Fantastic Racism: Lord Aldritch and Hollin call Tania a "half-thing" and accuse her of bringing evil to Faerie just for being who she is.
Fish out of Water: Poor Connor. Also Clive Palmer; they're both scientific, logical types, who don't deal well with the Faerie Realm at all.
Fourth Date Marriage: Cordelia and Bryn. Tania, due to her 21st-century upbringing, strongly disapproves of this. Especially when Edric suggests following their example. She turns him down hard, triggering one of their "off again" periods that lasts far into the next book.
100% Adoration Rating: Surprisingly subverted, especially for such an ordinarily optimistic and cute series.
Light Is Not Good: Hollin, who dresses in bright yellow and claims to be a famous healer, but is really just an Ax-Crazy charlatan out for Tania's blood.
Mood Whiplash: Cordelia and Bryn's wedding becomes the site of a gruesome epidemic. Worse yet, Cordelia herself becomes ill during what is implied to be Their First Time.
Immortality Immorality: Connor makes a deal with Lord Balor, who is searching for the secret to immortality: in return for handing over Tania and Rathina to Balor to experiment on, Balor will let him take the secret back to England and become rich and famous. It ends badly for both of them: Balor dies, Connor is mind-wiped.
Kid with the Leash: Lord Balor and his chained Salamander. Once the Salamander is freed, it takes gleeful revenge and is glad to help Tania in return.
Mind Rape: Edric to Tania, taking on eerie shades of Gabriel Drake. Somewhat understandable, since he was Gabriel's adopted brother and sidekick for more than five hundred years. Some of his influence is bound to stick. But really, hypnotizing your ex-girlfriend into dancing with you when she clearly doesn't want to? Not nice.
When Ashling does the same thing to him later on, you can't help feeling as though it's Laser-Guided Karma.

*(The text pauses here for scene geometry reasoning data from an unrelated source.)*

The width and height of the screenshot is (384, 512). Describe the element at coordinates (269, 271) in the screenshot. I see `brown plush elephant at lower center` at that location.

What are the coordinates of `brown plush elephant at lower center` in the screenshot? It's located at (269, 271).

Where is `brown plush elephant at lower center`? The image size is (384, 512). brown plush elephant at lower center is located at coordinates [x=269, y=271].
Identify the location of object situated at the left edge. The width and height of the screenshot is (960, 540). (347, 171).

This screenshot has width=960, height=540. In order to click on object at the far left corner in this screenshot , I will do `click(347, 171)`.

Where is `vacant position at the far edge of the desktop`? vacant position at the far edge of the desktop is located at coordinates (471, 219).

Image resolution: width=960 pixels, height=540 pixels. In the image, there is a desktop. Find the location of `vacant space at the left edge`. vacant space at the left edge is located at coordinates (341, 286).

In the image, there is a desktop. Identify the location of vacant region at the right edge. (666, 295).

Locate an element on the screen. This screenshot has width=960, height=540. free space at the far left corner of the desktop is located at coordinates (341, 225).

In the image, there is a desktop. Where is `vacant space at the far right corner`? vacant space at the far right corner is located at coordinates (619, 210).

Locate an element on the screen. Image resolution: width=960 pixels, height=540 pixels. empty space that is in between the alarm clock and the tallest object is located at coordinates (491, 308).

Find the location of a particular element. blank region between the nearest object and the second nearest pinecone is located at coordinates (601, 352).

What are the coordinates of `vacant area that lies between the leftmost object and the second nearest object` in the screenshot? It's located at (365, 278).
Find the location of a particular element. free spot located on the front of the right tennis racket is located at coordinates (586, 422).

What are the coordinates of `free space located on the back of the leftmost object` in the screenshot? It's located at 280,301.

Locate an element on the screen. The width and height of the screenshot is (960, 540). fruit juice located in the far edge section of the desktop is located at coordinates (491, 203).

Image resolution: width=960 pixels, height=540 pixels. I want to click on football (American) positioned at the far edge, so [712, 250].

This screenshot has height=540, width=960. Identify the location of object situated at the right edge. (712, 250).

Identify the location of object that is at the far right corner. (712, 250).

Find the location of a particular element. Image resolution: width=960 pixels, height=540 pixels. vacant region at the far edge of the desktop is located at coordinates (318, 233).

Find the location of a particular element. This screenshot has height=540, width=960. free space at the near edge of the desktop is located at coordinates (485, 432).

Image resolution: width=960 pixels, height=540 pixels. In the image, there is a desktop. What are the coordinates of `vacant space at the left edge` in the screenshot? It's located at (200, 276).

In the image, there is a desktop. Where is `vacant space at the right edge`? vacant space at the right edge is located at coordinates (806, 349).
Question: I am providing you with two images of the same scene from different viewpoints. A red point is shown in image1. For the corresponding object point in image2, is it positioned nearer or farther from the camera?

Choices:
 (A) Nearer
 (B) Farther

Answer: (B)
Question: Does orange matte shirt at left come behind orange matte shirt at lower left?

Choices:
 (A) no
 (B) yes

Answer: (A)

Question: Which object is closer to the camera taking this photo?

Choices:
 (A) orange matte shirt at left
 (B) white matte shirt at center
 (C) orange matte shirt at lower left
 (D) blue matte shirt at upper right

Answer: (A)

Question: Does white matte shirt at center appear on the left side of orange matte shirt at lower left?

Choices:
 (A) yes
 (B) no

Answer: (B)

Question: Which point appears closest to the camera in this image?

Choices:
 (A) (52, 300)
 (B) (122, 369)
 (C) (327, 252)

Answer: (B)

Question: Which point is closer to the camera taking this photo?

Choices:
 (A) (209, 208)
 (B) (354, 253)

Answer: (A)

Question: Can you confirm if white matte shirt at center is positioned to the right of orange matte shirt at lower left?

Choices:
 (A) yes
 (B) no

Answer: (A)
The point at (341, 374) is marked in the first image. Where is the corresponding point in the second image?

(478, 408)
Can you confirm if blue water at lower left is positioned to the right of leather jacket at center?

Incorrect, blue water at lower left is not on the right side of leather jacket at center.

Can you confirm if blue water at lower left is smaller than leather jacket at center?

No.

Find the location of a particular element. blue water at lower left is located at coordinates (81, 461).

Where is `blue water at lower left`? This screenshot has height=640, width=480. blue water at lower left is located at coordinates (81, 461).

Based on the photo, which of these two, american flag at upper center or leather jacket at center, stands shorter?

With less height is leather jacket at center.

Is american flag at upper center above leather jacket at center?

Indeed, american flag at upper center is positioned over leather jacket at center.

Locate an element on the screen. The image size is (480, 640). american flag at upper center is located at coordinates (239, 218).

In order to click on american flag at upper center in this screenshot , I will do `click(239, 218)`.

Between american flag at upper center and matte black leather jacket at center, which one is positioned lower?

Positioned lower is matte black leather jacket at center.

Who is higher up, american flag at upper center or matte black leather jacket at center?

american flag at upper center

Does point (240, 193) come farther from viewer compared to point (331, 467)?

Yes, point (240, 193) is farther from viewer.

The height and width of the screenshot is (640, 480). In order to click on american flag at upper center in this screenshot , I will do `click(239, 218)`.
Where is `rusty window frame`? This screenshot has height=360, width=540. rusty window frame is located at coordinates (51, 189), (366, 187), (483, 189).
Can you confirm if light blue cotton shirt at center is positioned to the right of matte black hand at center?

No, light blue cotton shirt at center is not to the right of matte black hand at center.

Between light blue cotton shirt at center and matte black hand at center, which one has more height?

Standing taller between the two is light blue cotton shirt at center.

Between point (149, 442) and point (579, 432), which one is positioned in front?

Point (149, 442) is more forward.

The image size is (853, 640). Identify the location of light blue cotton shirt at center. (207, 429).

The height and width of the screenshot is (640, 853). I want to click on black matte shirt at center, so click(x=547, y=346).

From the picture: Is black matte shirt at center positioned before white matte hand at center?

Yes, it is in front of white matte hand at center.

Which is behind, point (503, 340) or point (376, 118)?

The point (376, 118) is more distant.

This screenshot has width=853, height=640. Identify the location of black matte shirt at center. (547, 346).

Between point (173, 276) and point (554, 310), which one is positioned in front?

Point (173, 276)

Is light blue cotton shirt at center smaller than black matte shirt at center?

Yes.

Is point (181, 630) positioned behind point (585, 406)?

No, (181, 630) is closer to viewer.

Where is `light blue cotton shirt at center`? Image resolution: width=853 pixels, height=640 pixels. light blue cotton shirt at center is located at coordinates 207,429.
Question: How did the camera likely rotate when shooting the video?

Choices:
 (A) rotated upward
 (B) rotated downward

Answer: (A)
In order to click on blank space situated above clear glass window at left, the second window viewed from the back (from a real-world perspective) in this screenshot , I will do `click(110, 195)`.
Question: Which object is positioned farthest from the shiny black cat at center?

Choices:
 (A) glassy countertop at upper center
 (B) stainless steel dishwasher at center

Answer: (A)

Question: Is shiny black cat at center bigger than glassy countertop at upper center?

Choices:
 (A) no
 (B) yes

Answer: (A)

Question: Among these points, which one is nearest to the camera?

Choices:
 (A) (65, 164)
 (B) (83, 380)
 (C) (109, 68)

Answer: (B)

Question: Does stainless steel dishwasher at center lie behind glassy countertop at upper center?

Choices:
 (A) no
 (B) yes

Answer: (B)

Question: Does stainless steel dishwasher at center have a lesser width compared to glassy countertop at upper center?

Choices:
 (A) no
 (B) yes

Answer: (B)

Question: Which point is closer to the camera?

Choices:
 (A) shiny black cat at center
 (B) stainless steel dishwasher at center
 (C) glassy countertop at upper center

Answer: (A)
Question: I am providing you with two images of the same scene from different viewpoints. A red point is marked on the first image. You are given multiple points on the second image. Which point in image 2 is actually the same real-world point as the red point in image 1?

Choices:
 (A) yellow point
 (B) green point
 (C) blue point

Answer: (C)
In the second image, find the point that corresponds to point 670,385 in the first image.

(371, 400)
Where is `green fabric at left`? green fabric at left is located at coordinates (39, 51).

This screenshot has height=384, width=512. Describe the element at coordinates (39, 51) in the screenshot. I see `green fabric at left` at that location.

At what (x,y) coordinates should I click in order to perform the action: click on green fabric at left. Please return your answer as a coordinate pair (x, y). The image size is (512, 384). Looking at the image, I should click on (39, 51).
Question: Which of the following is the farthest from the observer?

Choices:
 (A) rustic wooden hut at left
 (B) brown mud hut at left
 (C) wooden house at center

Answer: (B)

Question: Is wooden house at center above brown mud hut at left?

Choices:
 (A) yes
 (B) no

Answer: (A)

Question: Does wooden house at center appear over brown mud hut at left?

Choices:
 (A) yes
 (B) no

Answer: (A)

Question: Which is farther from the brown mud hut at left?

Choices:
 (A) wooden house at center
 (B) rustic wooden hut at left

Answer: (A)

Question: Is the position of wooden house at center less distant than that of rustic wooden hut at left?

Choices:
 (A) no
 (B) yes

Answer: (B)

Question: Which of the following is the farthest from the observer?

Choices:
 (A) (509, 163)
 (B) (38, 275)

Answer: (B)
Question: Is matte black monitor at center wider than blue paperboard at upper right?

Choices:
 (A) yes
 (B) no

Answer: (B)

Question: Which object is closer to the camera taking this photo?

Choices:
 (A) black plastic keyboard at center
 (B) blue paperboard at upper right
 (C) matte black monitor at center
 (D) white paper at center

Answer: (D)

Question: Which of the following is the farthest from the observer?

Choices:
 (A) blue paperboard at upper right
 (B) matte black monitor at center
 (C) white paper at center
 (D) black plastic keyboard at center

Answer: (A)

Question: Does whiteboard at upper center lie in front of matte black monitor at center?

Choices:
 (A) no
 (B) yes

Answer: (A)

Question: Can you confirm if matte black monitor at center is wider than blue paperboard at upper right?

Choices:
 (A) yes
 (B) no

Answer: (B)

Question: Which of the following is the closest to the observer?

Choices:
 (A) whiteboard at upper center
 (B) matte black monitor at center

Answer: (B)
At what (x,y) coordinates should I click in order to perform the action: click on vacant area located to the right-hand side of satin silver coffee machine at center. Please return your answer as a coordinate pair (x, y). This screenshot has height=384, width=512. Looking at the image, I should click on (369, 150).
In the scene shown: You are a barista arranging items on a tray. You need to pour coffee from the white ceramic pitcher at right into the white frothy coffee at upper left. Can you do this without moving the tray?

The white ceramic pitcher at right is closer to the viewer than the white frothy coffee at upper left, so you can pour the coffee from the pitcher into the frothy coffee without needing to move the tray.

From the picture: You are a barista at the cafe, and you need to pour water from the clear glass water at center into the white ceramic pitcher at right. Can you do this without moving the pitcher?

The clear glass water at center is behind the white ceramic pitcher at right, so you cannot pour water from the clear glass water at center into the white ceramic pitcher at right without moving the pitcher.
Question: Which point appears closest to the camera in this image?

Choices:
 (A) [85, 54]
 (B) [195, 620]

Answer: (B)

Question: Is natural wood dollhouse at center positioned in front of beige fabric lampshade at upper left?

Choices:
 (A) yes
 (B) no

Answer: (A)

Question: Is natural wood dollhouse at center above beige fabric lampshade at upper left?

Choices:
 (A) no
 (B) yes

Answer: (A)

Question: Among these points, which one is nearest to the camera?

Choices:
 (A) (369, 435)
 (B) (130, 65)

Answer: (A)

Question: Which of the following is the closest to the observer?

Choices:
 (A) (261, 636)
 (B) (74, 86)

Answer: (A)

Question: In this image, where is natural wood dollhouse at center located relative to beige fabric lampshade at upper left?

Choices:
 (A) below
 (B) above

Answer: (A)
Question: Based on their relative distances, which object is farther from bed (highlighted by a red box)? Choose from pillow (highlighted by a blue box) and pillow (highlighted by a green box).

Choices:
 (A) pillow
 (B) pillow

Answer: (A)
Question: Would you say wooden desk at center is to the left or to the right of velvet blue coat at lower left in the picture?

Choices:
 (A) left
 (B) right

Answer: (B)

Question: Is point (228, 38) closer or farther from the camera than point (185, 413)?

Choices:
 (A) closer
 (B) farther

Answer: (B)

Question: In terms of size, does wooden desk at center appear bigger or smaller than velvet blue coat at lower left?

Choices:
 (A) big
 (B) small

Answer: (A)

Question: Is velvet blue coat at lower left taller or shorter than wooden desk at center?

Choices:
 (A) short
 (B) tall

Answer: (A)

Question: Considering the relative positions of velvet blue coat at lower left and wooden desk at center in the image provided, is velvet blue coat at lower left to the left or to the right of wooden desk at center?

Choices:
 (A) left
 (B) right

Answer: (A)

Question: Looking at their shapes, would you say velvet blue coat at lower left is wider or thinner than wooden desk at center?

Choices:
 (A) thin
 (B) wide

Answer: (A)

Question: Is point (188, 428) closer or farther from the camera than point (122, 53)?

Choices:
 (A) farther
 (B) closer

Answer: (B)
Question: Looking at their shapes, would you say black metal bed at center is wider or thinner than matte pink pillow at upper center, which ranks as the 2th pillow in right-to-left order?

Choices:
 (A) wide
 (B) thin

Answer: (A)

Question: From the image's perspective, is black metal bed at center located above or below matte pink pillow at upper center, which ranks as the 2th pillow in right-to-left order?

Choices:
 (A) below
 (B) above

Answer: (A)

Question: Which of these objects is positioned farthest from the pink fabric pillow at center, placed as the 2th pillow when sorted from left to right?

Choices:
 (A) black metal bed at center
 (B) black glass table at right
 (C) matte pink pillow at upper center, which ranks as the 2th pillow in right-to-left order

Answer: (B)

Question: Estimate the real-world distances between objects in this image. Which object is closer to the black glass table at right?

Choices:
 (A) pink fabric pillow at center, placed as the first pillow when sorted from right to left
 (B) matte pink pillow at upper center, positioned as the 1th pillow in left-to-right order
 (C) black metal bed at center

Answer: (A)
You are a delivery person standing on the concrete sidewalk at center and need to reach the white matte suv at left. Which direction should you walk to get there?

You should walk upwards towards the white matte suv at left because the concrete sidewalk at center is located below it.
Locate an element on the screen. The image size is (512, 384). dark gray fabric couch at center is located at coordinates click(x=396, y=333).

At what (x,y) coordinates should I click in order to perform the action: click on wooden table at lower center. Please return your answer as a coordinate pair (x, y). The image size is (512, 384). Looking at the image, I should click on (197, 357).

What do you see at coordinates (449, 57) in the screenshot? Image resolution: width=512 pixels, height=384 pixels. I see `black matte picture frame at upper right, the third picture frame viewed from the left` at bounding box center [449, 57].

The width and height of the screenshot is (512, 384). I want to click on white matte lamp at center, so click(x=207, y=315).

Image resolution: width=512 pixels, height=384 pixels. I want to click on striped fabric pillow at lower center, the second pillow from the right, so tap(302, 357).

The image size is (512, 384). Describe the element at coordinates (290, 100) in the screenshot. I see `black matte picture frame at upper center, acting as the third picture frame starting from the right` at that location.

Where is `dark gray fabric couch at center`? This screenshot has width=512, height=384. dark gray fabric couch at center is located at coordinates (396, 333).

Mind Screw: The land of Erin. There's one region of endless night, another of endless day, one where the voices of dead loved ones call to travelers from the trees ... you would not want to live there. Connor perceives the entire Faerie Realm as this.
My Future Self and Me: Tania travels back in time to recruit six of her previous human incarnations to help her save Faerie, which she finds somewhat horrifying - especially since she needs to fetch them just before their natural deaths.
The Ophelia: Cordelia, who is assumed to be dead but is actually locked in Eden's former tower. By the time Tania and Jade find her, though, she's just Obfuscating Insanity to protect herself from Lear.
Pair the Spares: Rathina and Titus, who was one of Zara's suitors before she died. Also, Titus is their step-cousin.
What Happened to the Mouse?: Hollin, who was magically banished to an unknown location by Edric and never heard from again. Also Oberon, who leaves to renew his bargain with the Divine Harper; the price he needs to pay is left unknown, but it is implied in a few parts of the book that he gave up his life to save Faerie.